François Baroin, le président de l'AMF, a par ailleurs proposé, dans un entretien au Figaro publié mercredi soir, d'organiser une "grande conférence sociale" pour relancer le pays frappé par la crise. "Pour relancer le pays et voter les textes à venir, il faudra trouver un consensus sur le plan social en essayant d'aboutir à une grande conférence sociale sur le modèle de ce que l'on a connu après 1968", à condition que le gouvernement annonce "très vite (...) l'abandon de la réforme des retraites", affirme le maire de Troyes, vu par certains responsables LR comme un possible candidat à la présidentielle de 2022. "Ce qui est devant nous est vertigineux. Le choc psychologique, la peur, l'incertitude du lendemain, le rapport à l'autre vont constituer la toile de fond des répliques de cette crise sur le plan économique, social et peut-être politique", développe François Baroin. Selon lui, la relance devra se faire autant par "la consommation" que par "l'investissement public, donc très largement par les collectivités locales en mettant en avant quatre secteurs" : l'agroalimentaire, la santé, l'environnement et le numérique. Il écarte la possibilité d'une "augmentation d'impôts couplée à une réduction de dépenses globales", qui serait "contreproductives et certainement récessives" et juge "inatteignable" une "mutualisation des dettes" au niveau européen. Il suggère "une troisième voie originale" qui serait "une dette perpétuelle portée par la BCE (banque centrale européenne, ndlr) ou par le mécanisme européen (de stabilité) qui pourrait à cette occasion se transformer en fonds monétaire européen". Il prône enfin "une profonde et puissante décentralisation sur de très nombreux sujets". "C'est le premier enseignement de cette crise : elle a mis en lumière l'impuissance de l'État", estime-t-il.

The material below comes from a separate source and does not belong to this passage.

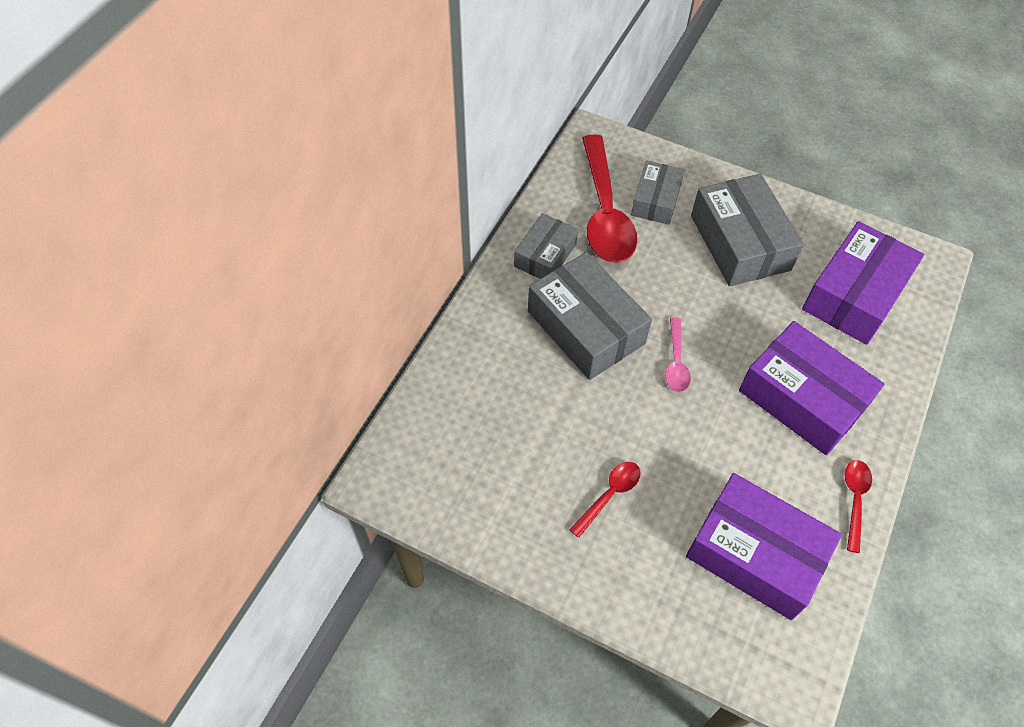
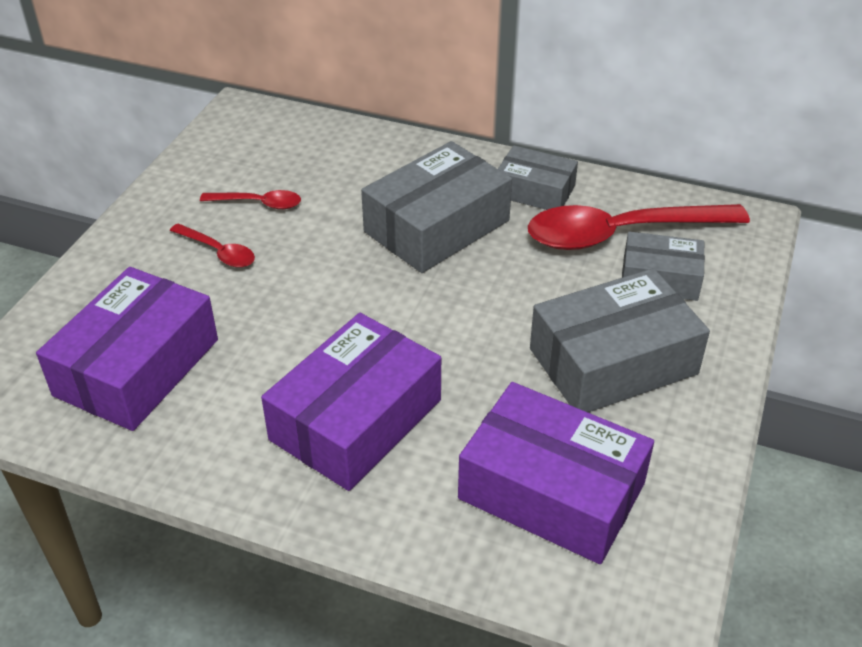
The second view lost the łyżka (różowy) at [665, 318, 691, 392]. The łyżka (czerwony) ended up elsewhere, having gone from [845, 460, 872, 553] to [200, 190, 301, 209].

Le même François Baroin s'est de nouveau exprimé ce jeudi 30 avril, devant la commission des lois de l'Assemblée. "Nous nous vivons comme la garde nationale de la République, et de l'Etat en la matière, mais ce n'est pas à n'importe quel prix et ce n'est pas sous n'importe quelle forme", a-t-il prévenu à cette occasion. Les maires ne veulent "pas être des kamikazes sur une responsabilité qui n'est pas la leur au départ" quand ils "n'auront pas la possibilité, soit technique soit matérielle, de mettre en oeuvre" les mesures de déconfinement, a-t-il expliqué. Selon lui, 40 à 45% des parents disent actuellement envisager de remettre leurs enfants à l'école et que ce chiffre pourra monter à 50-55% autour du 12 mai. Il a par ailleurs fait part d'une volonté "de plus en plus importante de la part des maires de (...) rendre obligatoire le port du masque dans l'espace public", qui peut être "un élément de restauration progressive de la confiance" et "un moyen d'éviter des tensions entre les habitants". Mais il a réclamé "un cadre stable permette de prendre" cette décision.